Before we set off for the rally, I explained to my son that the antiwar protesters would
gather where King had addressed the March on Washington.
When we got to the Mall, it was remarkable to see tens of thousands of protesters–an
enormous, jubilant sea of brightly colored humanity–stretching over several city blocks. Yet they
seemed dwarfed by the Capitol Building behind them. “This is what democracy looks like,” the
protesters were chanting. I tried to explain to my five year old what democracy was and what
happened in that magnificent white building towering over us.
My son mainly enjoyed the colorful puppets and the sporadic drumming. He was bored to
distraction by the speeches. Since he cannot read, he could not appreciate the wit of many of the
signs at the protest: “Leave no child alive,” “I refuse to fight in a war started by a man who
refused to fight in a war,” “Killing one person is murder, killing 600,000 is foreign policy,” “I’m
not disturbing the peace, I’m disturbing the war,” “Surge the twins,” “How many lives per gallon?”
“The rapture is not an exit strategy,” “At least in Vietnam Bush had an exit strategy,” “What part
of NO-vember don’t you understand?” and “They may have elected him president, but who made him
emperor?”
This is what democracy looks like.
But the sign that spoke loudest to me was not clever at all. “Schools not bombs,” it said
simply. During the last peace movement there was a popular bumper sticker that read, “It will be a
great day when our schools get all the money they need, and the air force has to hold a bake sale
to build a bomber.”
My son’s public school, just a few miles from the Capitol Building, is supposedly one of the
best public schools in Washington, D.C., but the toilets don’t work properly, the coat pegs are
falling out of the wall, and the teacher’s assistant in my son’s class quit because she was
underpaid. While the Pentagon gets $450 billion a year (with an extra $100 billion thrown in this
year for the Iraq War), parents at my son’s school sell Christmas trees in the cold rain, organize
auctions and fundraising dances after they come home from work, and beg local businesses to donate
to the school, arduously raising money dollar by dollar for books and teachers’ aides.
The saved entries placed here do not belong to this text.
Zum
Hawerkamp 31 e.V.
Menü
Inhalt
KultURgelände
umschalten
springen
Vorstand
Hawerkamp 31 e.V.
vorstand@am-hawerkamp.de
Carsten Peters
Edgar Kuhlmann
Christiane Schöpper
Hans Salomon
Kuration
This is why, far from being ashamed, I felt that I was honoring my son by taking him to the
protest. And honoring Martin Luther King. He said, “A society that spends more money on military
defense than on programs of social uplift is approaching spiritual death.”
When we got home, my son insisted on putting the sign he acquired at the protest in our front
window. The words “escalation: wrong way” framed the red and white traffic symbol for “no entry.” I
asked my son what the sign meant. “It’s telling people not to park in our driveway,” he said.
Let this child be a child a little longer.